Casa tipo. Tetto con impianto fotovoltaico e solare termico. Il primo produce energia elettrica il secondo acqua calda. Una casa usa elettricità e gas. Il gas serve al 45% per l’ acqua calda, al 50% per il riscaldamento, al 5% per cucinare. Convertiamo ad elettricità il riscaldamento usando climatizzatori e una cucina elettrica al posto di quella a gas. Il nostro impianto fotovoltaico, appositamente dimensionato, produrrà l’ energia elettrica necessaria. Rimane l’ acqua calda che il nostro moderno impianto solare termico ci darà 25 ore su 24.
La nostra casa non paga così né luce né gas. Il 45% dell’ Italia si produce da sola l’ energia di cui ha bisogno. Ovviamente con i dovuti distinguo (condomini o case non idonee ).
Parliamo di come può essere possibile da un punto di vista strettamente economico. Esempio di casa unifamiliare, 4 persone. Impianto fotovoltaico da 3 kWp, circa 18.000,00 €; solare termico, 5.000,00€. Il fotovoltaico usufruisce di incentivi il solare termico no. Grazie agli incentivi in 20 anni il fotovoltaico ci restituisce l’ equivalente lordo di 45.000,00€; tolto l’investimento iniziale avremo un guadagno netto di circa 20.000,00€. Vita dell’ impianto almeno 30 anni.

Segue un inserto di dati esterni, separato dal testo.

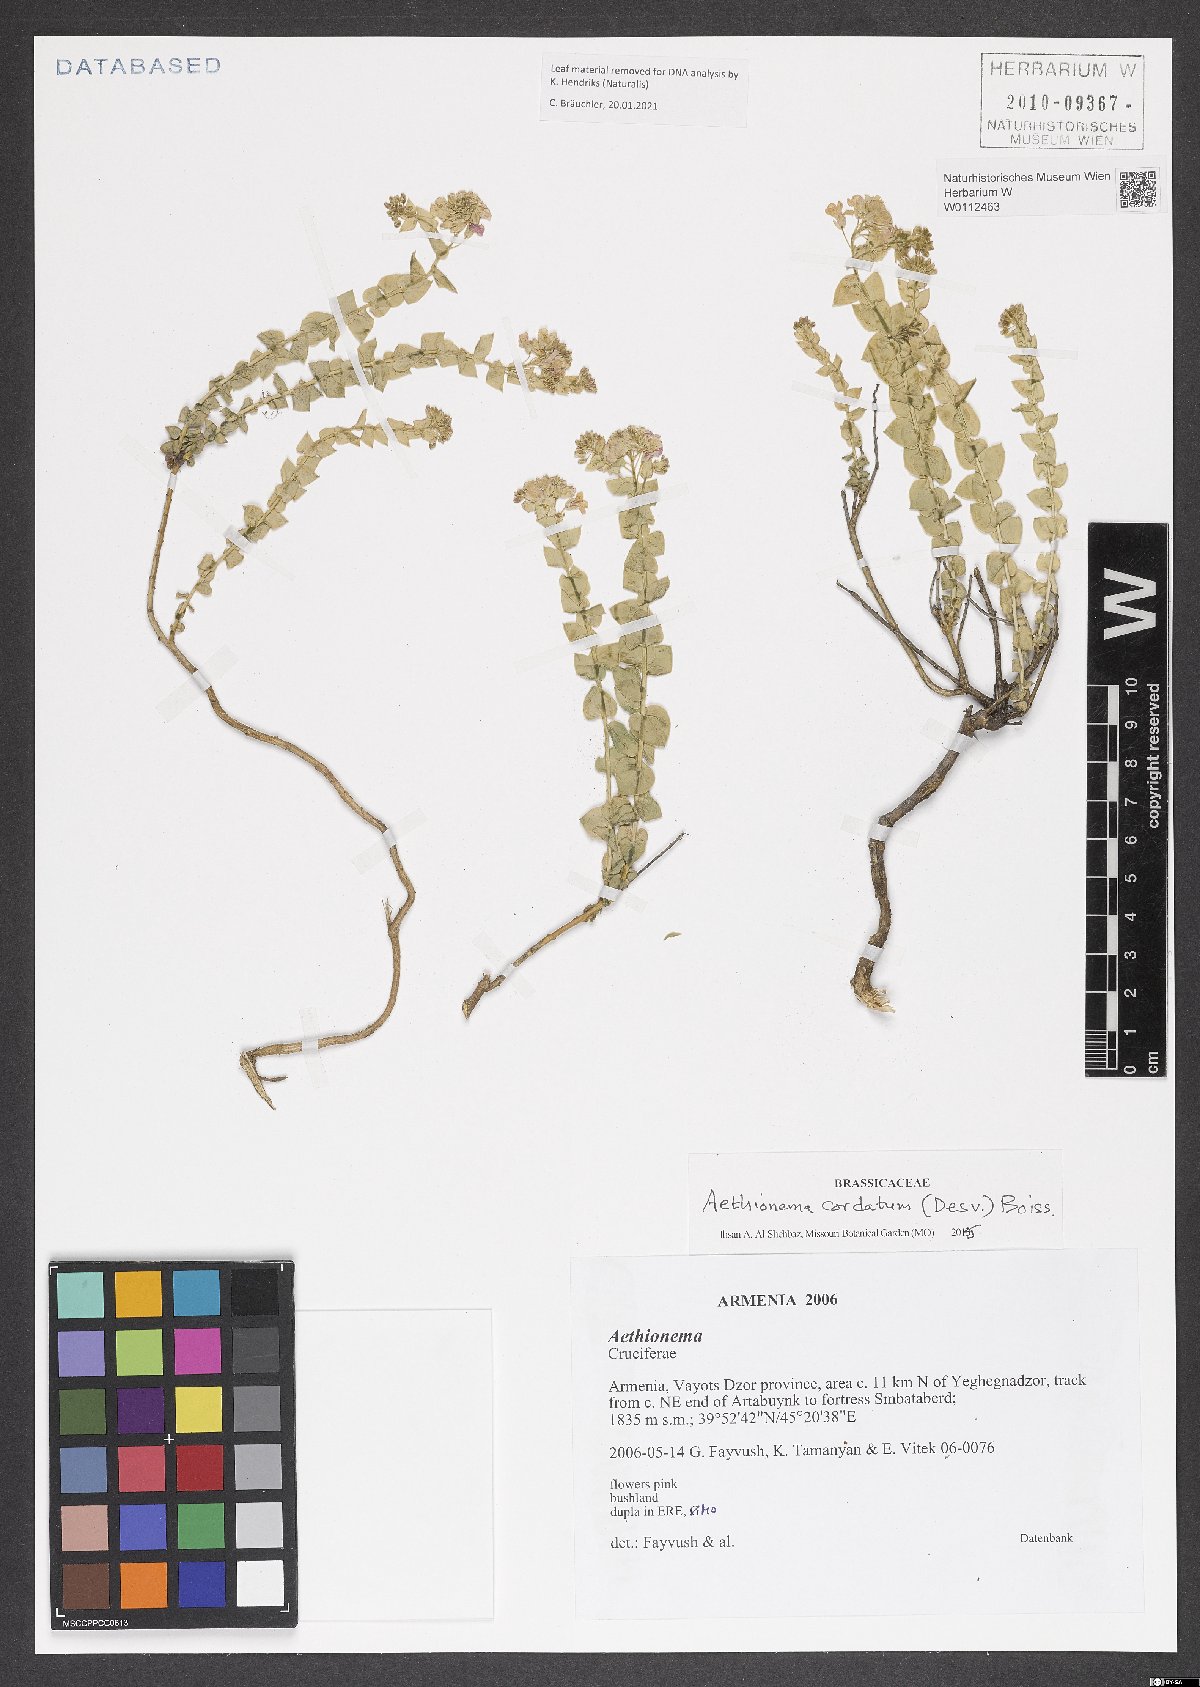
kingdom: Plantae
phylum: Tracheophyta
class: Magnoliopsida
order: Brassicales
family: Brassicaceae
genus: Aethionema
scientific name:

Il solare termico usufruisce di una detrazione fiscale del 55% e permette un risparmio sulla bolletta del gas del45% l’equivalente cioè dell’ incidenza dell’ acqua calda sulla stessa. Facendo una media di € 1000 l’anno di bolletta del gas, si anno 450 € di risparmio. Togliendo la detrazione (in 10 anni) fiscale l’ impianto verrebbe a costare 2300 €. Durata ammortamento 5 anni, vita impianto almeno 30 anni. 450€ x 25 anni = € 11.250,00 guadagno netto.
Concludendo; gli incentivi da un lato, le detrazioni ed il risparmio dall’ altro, rendono l’ operazione indipendenza energetica un’ operazione a costo zero. Un po’ come mettere un impianto a gas su un’ automobile a benzina, è il risparmio al distributore che paga l’impianto a gas.
Chiaramente si deve avere l’ abitazione idonea e solidità finanziaria. Piccoli passi che chi ha la possibilità può fare per mettere in marcia una nazione stanca della schiavitù energetica.
I conti economici relativi ad altri livelli di impianti di energia rinnovabile abbiamo già detto avere varie sfaccettature, difficilmente affrontabili su due piedi. Certo è che la riconversione delle attuali centrali di energia in senso “ ecologico “ è indiscutibilmente vantaggiosa sotto ogni punto di vista. Il problema è che questo nuovo concetto di energia va a ledere tutta una serie di interessi economici dominati dai tristemente noti “ poteri forti”. Ed è per questo che il cambiamento è forzatamente bloccato.